Transcribe the data that follows in full. Leave out the pictures.

Data supplied
# # #
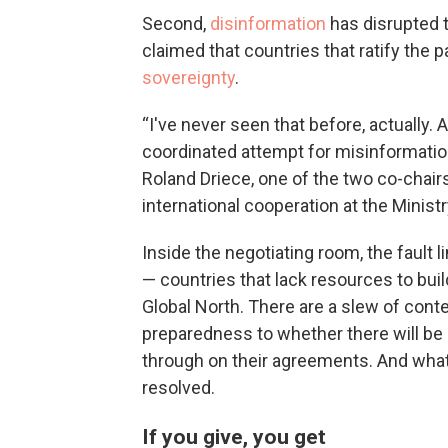
Second,
disinformation
has disrupted t
claimed that countries that ratify the
sovereignty
.
“I've never seen that before, actually. 
coordinated attempt for misinformation
Roland Driece, one of the two co-chairs
international cooperation at the Minist
Inside the negotiating room, the fault 
— countries that lack resources to bui
Global North. There are a slew of con
preparedness to whether there will be
through on their agreements. And what 
resolved.
If you give, you get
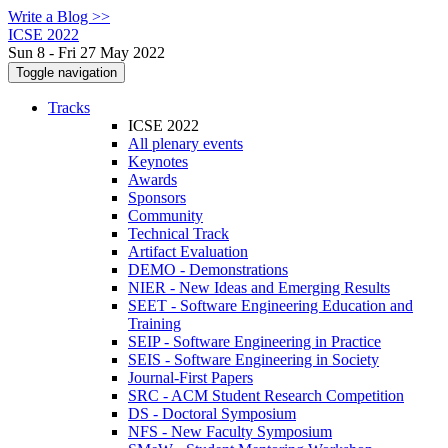
Write a Blog >>
ICSE 2022
Sun 8 - Fri 27 May 2022
Toggle navigation
Tracks
ICSE 2022
All plenary events
Keynotes
Awards
Sponsors
Community
Technical Track
Artifact Evaluation
DEMO - Demonstrations
NIER - New Ideas and Emerging Results
SEET - Software Engineering Education and
Training
SEIP - Software Engineering in Practice
SEIS - Software Engineering in Society
Journal-First Papers
SRC - ACM Student Research Competition
DS - Doctoral Symposium
NFS - New Faculty Symposium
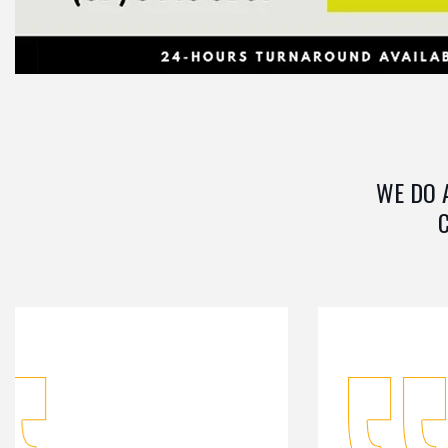
WE DO 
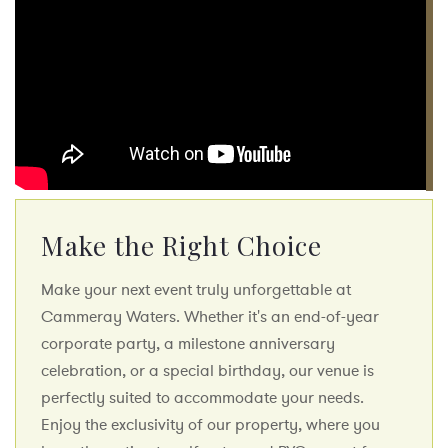
Make the Right Choice
Make your next event truly unforgettable at
Cammeray Waters. Whether it's an end-of-year
corporate party, a milestone anniversary
celebration, or a special birthday, our venue is
perfectly suited to accommodate your needs.
Enjoy the exclusivity of our property, where you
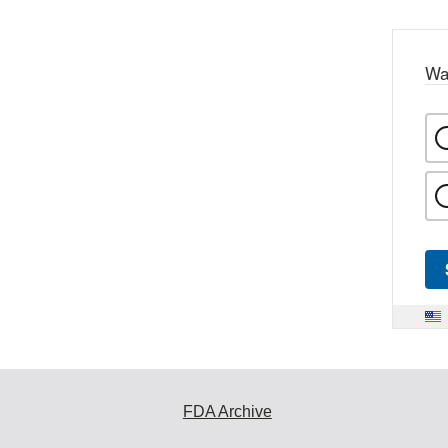
Wa
FDA Archive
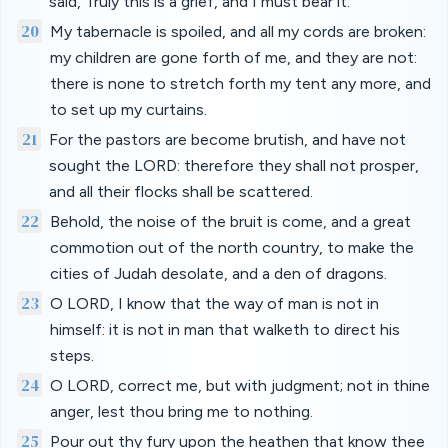
said, Truly this is a grief, and I must bear it.
20
My tabernacle is spoiled, and all my cords are broken:
my children are gone forth of me, and they are not:
there is none to stretch forth my tent any more, and
to set up my curtains.
21
For the pastors are become brutish, and have not
sought the LORD: therefore they shall not prosper,
and all their flocks shall be scattered.
22
Behold, the noise of the bruit is come, and a great
commotion out of the north country, to make the
cities of Judah desolate, and a den of dragons.
23
O LORD, I know that the way of man is not in
himself: it is not in man that walketh to direct his
steps.
24
O LORD, correct me, but with judgment; not in thine
anger, lest thou bring me to nothing.
25
Pour out thy fury upon the heathen that know thee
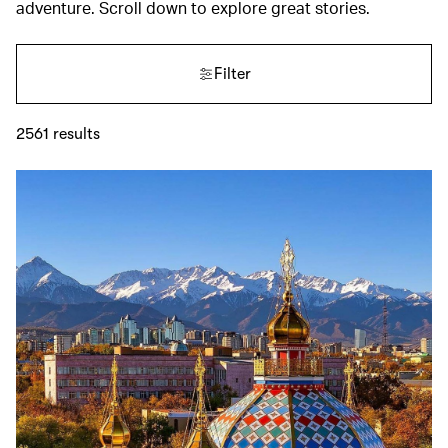
adventure. Scroll down to explore great stories.
Filter
2561
results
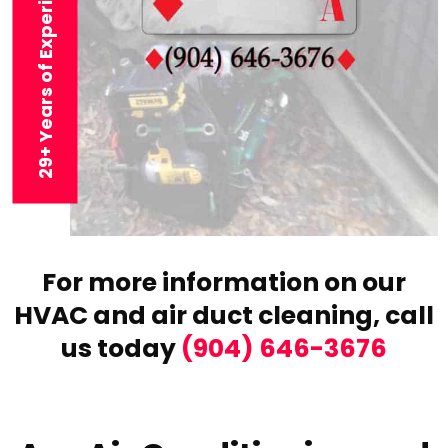
29+ Years of Experience
For more information on our
HVAC and air duct cleaning,
call
us today
(904) 646-3676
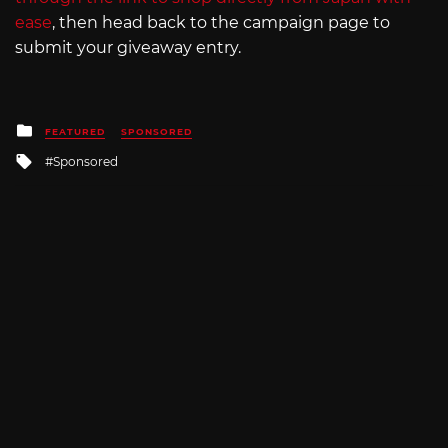
ease
, then head back to the campaign page to
submit your giveaway entry.
Posted
FEATURED
SPONSORED
in
Tagged
Sponsored
with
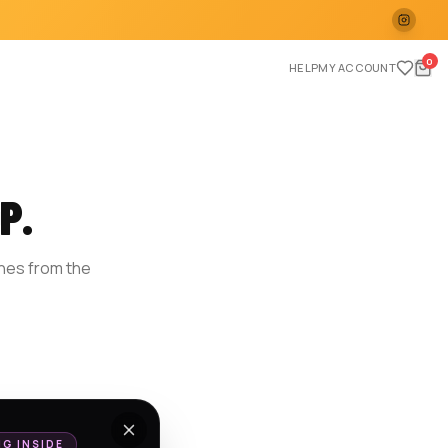
0
HELP
MY ACCOUNT
P.
ches from the
E
NG INSIDE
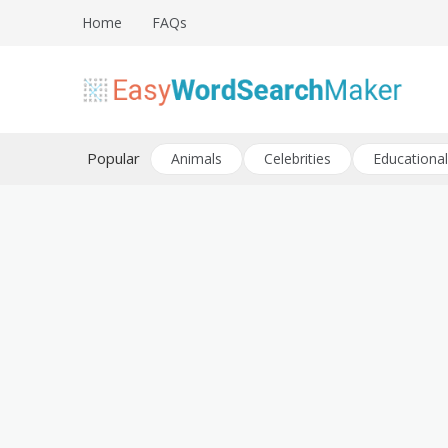
Skip
Home
FAQs
to
content
Create word search puzzles online
Easy Word Search Maker
Popular
Animals
Celebrities
Educational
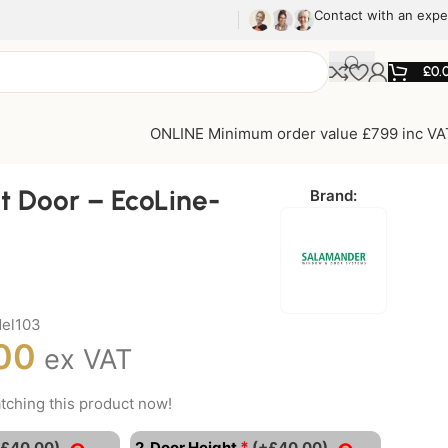
Contact with an expe
£
0.
ONLINE Minimum order value £799 inc VA
t Door – EcoLine-
Brand:
el103
00
ex VAT
tching this product now!
*
+£40.00)
2. Door Height
(+£40.00)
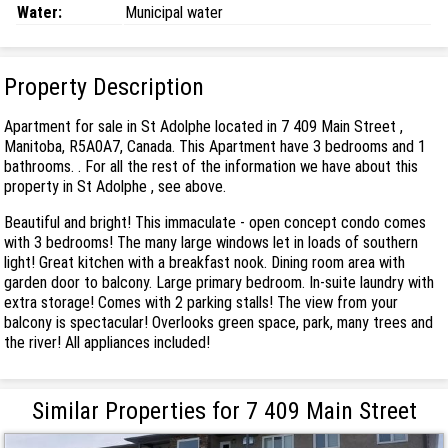
Water:
Municipal water
Property Description
Apartment for sale in St Adolphe located in 7 409 Main Street ,
Manitoba, R5A0A7, Canada. This Apartment have 3 bedrooms and 1
bathrooms. . For all the rest of the information we have about this
property in St Adolphe , see above.
Beautiful and bright! This immaculate - open concept condo comes
with 3 bedrooms! The many large windows let in loads of southern
light! Great kitchen with a breakfast nook. Dining room area with
garden door to balcony. Large primary bedroom. In-suite laundry with
extra storage! Comes with 2 parking stalls! The view from your
balcony is spectacular! Overlooks green space, park, many trees and
the river! All appliances included!
Similar Properties for 7 409 Main Street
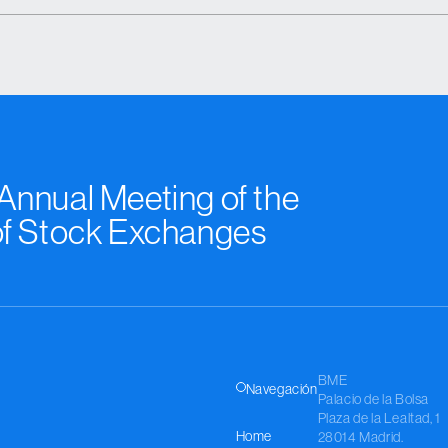
nnual Meeting of the
of Stock Exchanges
BME
Navegación
Palacio de la Bolsa
Plaza de la Lealtad, 1
Home
28014 Madrid.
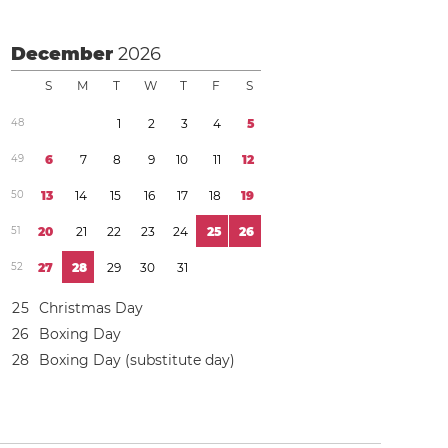
December
2026
S
M
T
W
T
F
S
4
8
1
2
3
4
5
4
9
6
7
8
9
1
0
1
1
1
2
5
0
1
3
1
4
1
5
1
6
1
7
1
8
1
9
5
1
2
0
2
1
2
2
2
3
2
4
2
5
2
6
5
2
2
7
2
8
2
9
3
0
3
1
2
5
Christmas Day
2
6
Boxing Day
2
8
Boxing Day (substitute day)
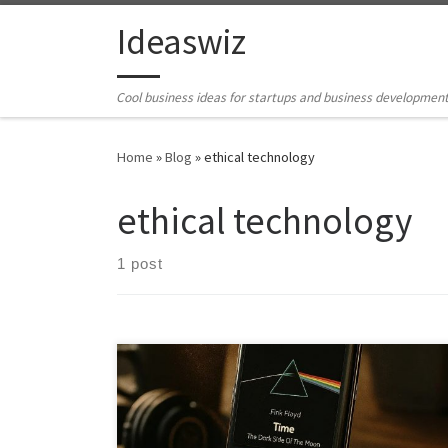
Skip to content
Ideaswiz
Cool business ideas for startups and business developmen
Home
»
Blog
»
ethical technology
ethical technology
1 post
RetroAmp reimagines discarded smartphones as
focused, premium music devices. It combines offline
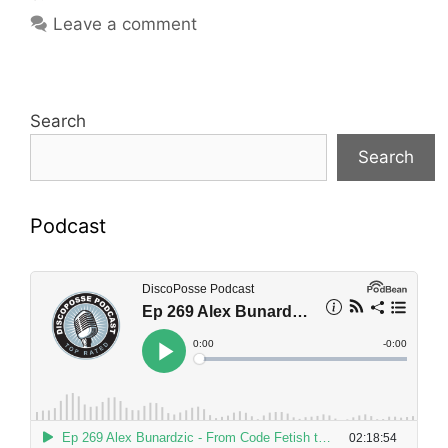
Leave a comment
Search
Search
Podcast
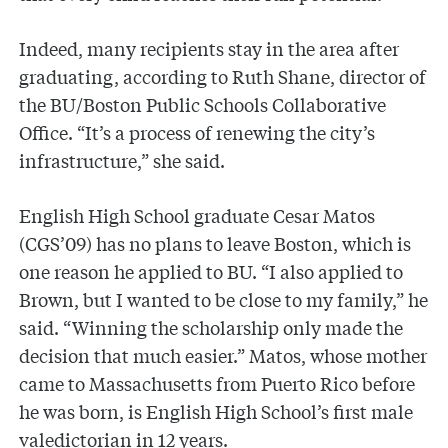
Indeed, many recipients stay in the area after
graduating, according to Ruth Shane, director of
the BU/Boston Public Schools Collaborative
Office. “It’s a process of renewing the city’s
infrastructure,” she said.
English High School graduate Cesar Matos
(CGS’09) has no plans to leave Boston, which is
one reason he applied to BU. “I also applied to
Brown, but I wanted to be close to my family,” he
said. “Winning the scholarship only made the
decision that much easier.” Matos, whose mother
came to Massachusetts from Puerto Rico before
he was born, is English High School’s first male
valedictorian in 12 years.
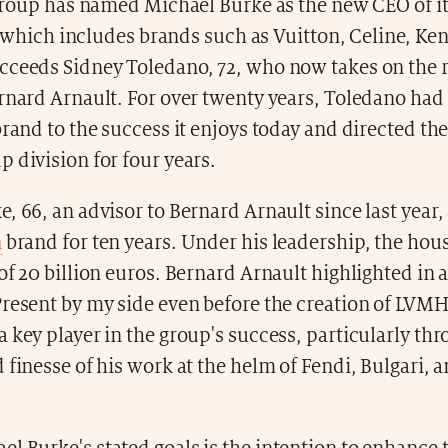
oup has named Michael Burke as the new CEO of it
which includes brands such as Vuitton, Celine, Ke
cceeds Sidney Toledano, 72, who now takes on the r
rnard Arnault. For over twenty years, Toledano had b
brand to the success it enjoys today and directed t
 division for four years.
, 66, an advisor to Bernard Arnault since last year, 
n
brand for ten years. Under his leadership, the hou
of 20 billion euros. Bernard Arnault highlighted in 
resent by my side even before the creation of LVMH
 key player in the group's success, particularly th
 finesse of his work at the helm of Fendi, Bulgari,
# # #
Output of the task
Second,
disinformation
has disrupted t
claimed that countries that ratify the
sovereignty
.
“I've never seen that before, actually. 
coordinated attempt for misinformation
Roland Driece, one of the two co-chairs
international cooperation at the Minist
Inside the negotiating room, the fault 
— countries that lack resources to bui
Global North. There are a slew of con
preparedness to whether there will be
through on their agreements. And what 
resolved.
If you give, you get
Write a Blog >>
ICSE 2022
Sun 8 - Fri 27 May 2022
Toggle navigation
Tracks
ICSE 2022
All plenary events
Keynotes
Awards
Sponsors
Community
Technical Track
Artifact Evaluation
DEMO - Demonstrations
NIER - New Ideas and Emerging Results
SEET - Software Engineering Education and
Training
SEIP - Software Engineering in Practice
SEIS - Software Engineering in Society
Journal-First Papers
SRC - ACM Student Research Competition
DS - Doctoral Symposium
NFS - New Faculty Symposium
WE DO 
Make the Right Choice
Make your next event truly unforgettable at
Cammeray Waters. Whether it's an end-of-year
corporate party, a milestone anniversary
celebration, or a special birthday, our venue is
perfectly suited to accommodate your needs.
Enjoy the exclusivity of our property, where you
Wa
FDA Archive
said, Truly this is a grief, and I must bear it.
20
My tabernacle is spoiled, and all my cords are broken:
my children are gone forth of me, and they are not:
there is none to stretch forth my tent any more, and
to set up my curtains.
21
For the pastors are become brutish, and have not
sought the LORD: therefore they shall not prosper,
and all their flocks shall be scattered.
22
Behold, the noise of the bruit is come, and a great
commotion out of the north country, to make the
cities of Judah desolate, and a den of dragons.
23
O LORD, I know that the way of man is not in
himself: it is not in man that walketh to direct his
steps.
24
O LORD, correct me, but with judgment; not in thine
anger, lest thou bring me to nothing.
25
Pour out thy fury upon the heathen that know thee
adventure. Scroll down to explore great stories.
Filter
2561
results
29+ Years of Experience
For more information on our
HVAC and air duct cleaning,
call
us today
(904) 646-3676
ease
, then head back to the campaign page to
submit your giveaway entry.
Posted
FEATURED
SPONSORED
in
Tagged
Sponsored
with
0
HELP
MY ACCOUNT
P.
ches from the
E
NG INSIDE
Skip
Home
FAQs
to
content
Create word search puzzles online
Easy Word Search Maker
Popular
Animals
Celebrities
Educational
Contact with an expe
£
0.
ONLINE Minimum order value £799 inc VA
t Door – EcoLine-
Brand:
el103
00
ex VAT
tching this product now!
*
+£40.00)
2. Door Height
(+£40.00)
Water:
Municipal water
Property Description
Apartment for sale in St Adolphe located in 7 409 Main Street ,
Manitoba, R5A0A7, Canada. This Apartment have 3 bedrooms and 1
bathrooms. . For all the rest of the information we have about this
property in St Adolphe , see above.
Beautiful and bright! This immaculate - open concept condo comes
with 3 bedrooms! The many large windows let in loads of southern
light! Great kitchen with a breakfast nook. Dining room area with
garden door to balcony. Large primary bedroom. In-suite laundry with
extra storage! Comes with 2 parking stalls! The view from your
balcony is spectacular! Overlooks green space, park, many trees and
the river! All appliances included!
Similar Properties for 7 409 Main Street
nnual Meeting of the
of Stock Exchanges
BME
Navegación
Palacio de la Bolsa
Plaza de la Lealtad, 1
Home
28014 Madrid.
December
2026
S
M
T
W
T
F
S
4
8
1
2
3
4
5
4
9
6
7
8
9
1
0
1
1
1
2
5
0
1
3
1
4
1
5
1
6
1
7
1
8
1
9
5
1
2
0
2
1
2
2
2
3
2
4
2
5
2
6
5
2
2
7
2
8
2
9
3
0
3
1
2
5
Christmas Day
2
6
Boxing Day
2
8
Boxing Day (substitute day)
Skip to content
Ideaswiz
Cool business ideas for startups and business developmen
Home
»
Blog
»
ethical technology
ethical technology
1 post
RetroAmp reimagines discarded smartphones as
focused, premium music devices. It combines offline
Leave a comment
Search
Search
Podcast
Indeed, many recipients stay in the area after
graduating, according to Ruth Shane, director of
the BU/Boston Public Schools Collaborative
Office. “It’s a process of renewing the city’s
infrastructure,” she said.
English High School graduate Cesar Matos
(CGS’09) has no plans to leave Boston, which is
one reason he applied to BU. “I also applied to
Brown, but I wanted to be close to my family,” he
said. “Winning the scholarship only made the
decision that much easier.” Matos, whose mother
came to Massachusetts from Puerto Rico before
he was born, is English High School’s first male
valedictorian in 12 years.
oup has named Michael Burke as the new CEO of it
which includes brands such as Vuitton, Celine, Ke
cceeds Sidney Toledano, 72, who now takes on the r
rnard Arnault. For over twenty years, Toledano had b
brand to the success it enjoys today and directed t
 division for four years.
, 66, an advisor to Bernard Arnault since last year, 
n
brand for ten years. Under his leadership, the hou
of 20 billion euros. Bernard Arnault highlighted in 
resent by my side even before the creation of LVMH
 key player in the group's success, particularly th
 finesse of his work at the helm of Fendi, Bulgari,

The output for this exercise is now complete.